> **Extract provided**:
Segment Open
From fantasy to reality: The story of Vugar Huseynzade

Posted by Iain Macintosh

Iona HodgsonThe boy who would be king: Vugar Huseynzade went from an expert at playing Football Manager to managing FC Baku in Azerbaijan.

Those of us who suffer an addiction to "Football Manager," a condition as incurable as a zombie’s bite, will know the feeling well. We’ve all voiced it at some point. It is the strange belief that because of your skills on the laptop, and in spite of your complete absence of appropriate experience, surely you could manage a real football team and take it to the top. Well, in November 2012, 22-year-old Vugar Huseynzade was offered the chance to prove it.

Despite his tender years and a background in risk management, "Football Manager" fan Huseynzade is the current manager of Azerbaijani Premier League side FC Baku. Like a geeky remake of cult movie "Weird Science," from the computer programme came something all too real. And while FC Baku might not seem as attractive a proposition as Kelly Le Brock, for millions of "Football Manager" gamers around the world, it sounded like a dream come true.

Naturally, Huseynzade is at pains to point out that he did not land the job of a lifetime purely because of his expertise on a game.

"The headlines last year were a bit wrong," he told ESPNFC this week. "When a Swedish newspaper first contacted me they asked what my experience of football was. I said, ‘The closest thing that I know is playing Football Manager.’"

To Huseynzade’s frustration, the story made the newspapers all over the world.

"I don’t think anybody would be able to get a job because of 'Football Manager.' But, of course, it helped me a lot. My job here is not 100 percent as it is in this game, it is 50 percent. In 'Football Manager' you are a coach, but I am not a coach. I am more like a director of football, working above the coach. But I have responsibilities, signing contracts, scouting systems, dealing with fans, the long-term strategy."

Huseynzade was born in Azerbaijan, but was raised and educated in Sweden. An intelligent and confident young man, he is also a passionate football supporter who used to travel to watch games whenever he could, whatever the standard. It was on one of these trips that he made contact with FC Baku.
Segment Closed
[Collected data]
Segment Open
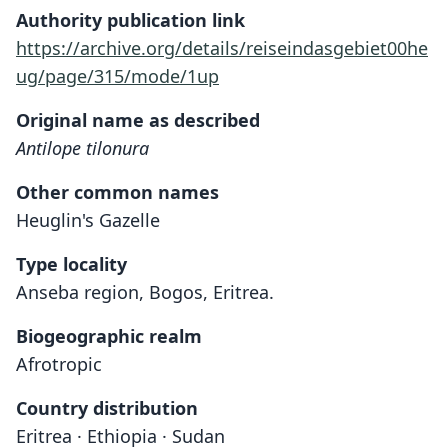
Authority publication link
https://archive.org/details/reiseindasgebiet00he
ug/page/315/mode/1up
Original name as described
Antilope tilonura
Other common names
Heuglin's Gazelle
Type locality
Anseba region, Bogos, Eritrea.
Biogeographic realm
Afrotropic
Country distribution
Eritrea · Ethiopia · Sudan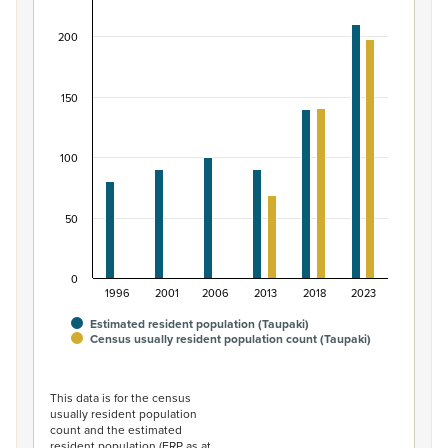
Bar chart with 2 data series.
200
View as data table, Māori ethnic group population of T
The chart has 1 X axis displaying categories.
The chart has 1 Y axis displaying values. Data ranges from
150
100
50
0
1996
2001
2006
2013
2018
2023
Estimated resident population (Taupaki)
Census usually resident population count (Taupaki)
End of interactive chart.
This data is for the census
usually resident population
count and the estimated
resident population (ERP as at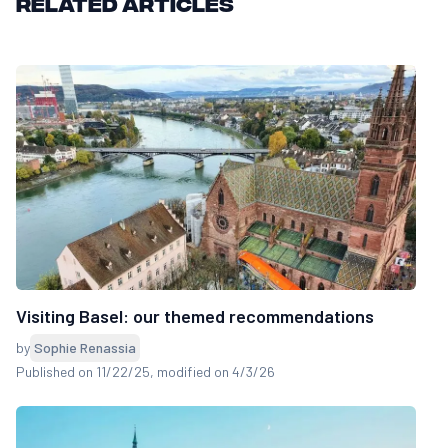
Related articles
Visiting Basel: our themed recommendations
by
Sophie Renassia
Published on 11/22/25
, modified on 4/3/26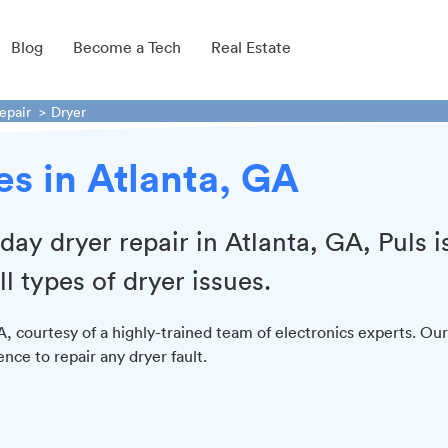
Blog
Become a Tech
Real Estate
epair
Dryer
es in Atlanta, GA
day dryer repair in Atlanta, GA, Puls i
ll types of dryer issues.
GA, courtesy of a highly-trained team of electronics experts. Our
nce to repair any dryer fault.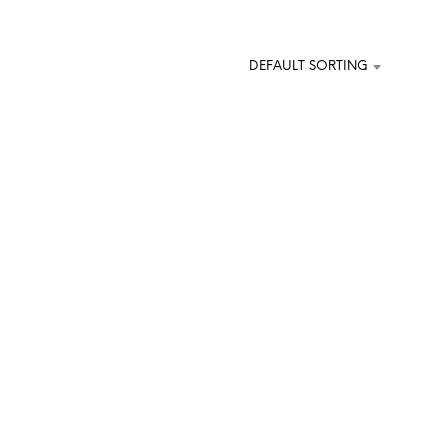
O
D
U
DEFAULT SORTING
C
T
S
I
N
T
H
E
C
A
R
T
.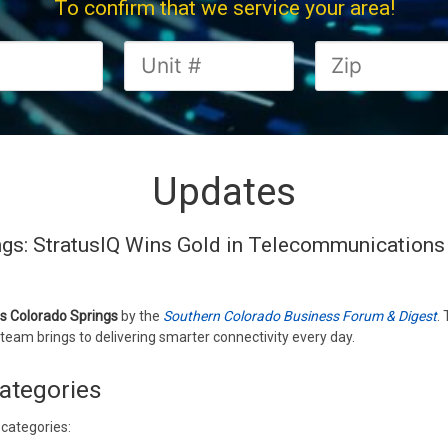
To confirm that we service your area!
Updates
ngs: StratusIQ Wins Gold in Telecommunications
ss Colorado Springs
by the
Southern Colorado Business Forum & Digest
.
team brings to delivering smarter connectivity every day.
ategories
 categories:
Segment Closed
> **Request**: Echo the passage of the Vugar Huseynzade article from "From fantasy to" to "to prove it.". The rows have no connection to the article.

> **Response to this task**:
From fantasy to reality: The story of Vugar Huseynzade

Posted by Iain Macintosh

Iona HodgsonThe boy who would be king: Vugar Huseynzade went from an expert at playing Football Manager to managing FC Baku in Azerbaijan.

Those of us who suffer an addiction to "Football Manager," a condition as incurable as a zombie’s bite, will know the feeling well. We’ve all voiced it at some point. It is the strange belief that because of your skills on the laptop, and in spite of your complete absence of appropriate experience, surely you could manage a real football team and take it to the top. Well, in November 2012, 22-year-old Vugar Huseynzade was offered the chance to prove it.